If you take a large number of data points and plot them and look at the distribution, the type of distribution should be evident from the shape of the plot. Of course, it's not always as clear as day and night.

Maybe one of the statistical gurus can elaborate.

R

#### Rick Goodson

vasilist,

Welcome to the Cove!

First, as you are probably aware, there are two types of probability distributions, continuous and discrete. The Normal or Gaussian distribution is continuous while the binomial and Poisson are discrete. The distribution is related to the type of data.

While a plot of the data in a histogram will give you a general idea about the distribution, it won't help you to identify the type of distribution. For example, the flip of eleven coins (a discrete probability either heads or tails) an infinite number of times yields a distribution that looks like a Guassian distribution although it is in fact binomial.

You did not state why you care about the type of distribution so I will have to assume it has to do with when to apply them.
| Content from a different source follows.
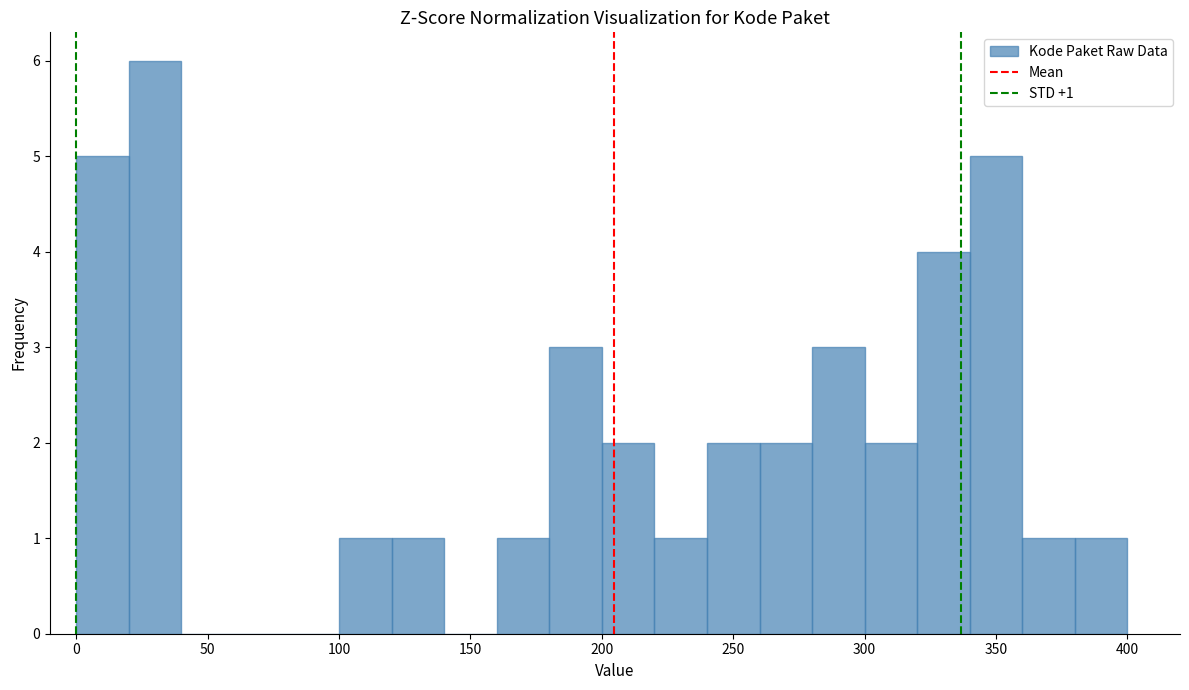

Which range on the x-axis has the tallest bar?

20 to 40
Some guidelines are:

The binomial is used for infinite situations or when there is a steady stream of product so we can assume infinite supply. If the fraction defective is less than or equal to 0.10 and the average number of occurance per time unit or amount is less than or equal to 5, you can use the Poisson as an approximation to the binomial. If the fraction defective is close to 0.5 and the sample size is equal to or graeter than 10, the normal curve is a good approximation. As the sample size increases the fraction defective requirement decreases so that at samples of 50, fraction defectives from 0.10 to 0.90 work.

Hope this helps. If you have further questions or need additional information feel free to ask. There is no shortage of information at the Cove.

Regards,

Rick

D

#### Dave Strouse

Good old Jurans handbook covers basici distributions and he has a section in 5th edition , page 44.27 on selecting discrete distributions. It recommends a Chi square "Goodness of fit test" if the process particulars do not lead to a model. Many introductory stats books cover them.

As Rick mentioned, it would be helpfull to know what kind of process you are dealing with and what you will use the distributional model for.

If you are looking at long term data, for instance you will likely be confused by shifting and drifting of process that shows multimodal behavior.

MINITAB had distributional ID routine under STATS>RELIABILITY /SURVIVABILITY header in V13 and above. However, it only covers continuous distributions.

Finally, ASQ has a book in their quality handbooks series that deals with (mostly normal) distributional assumptions.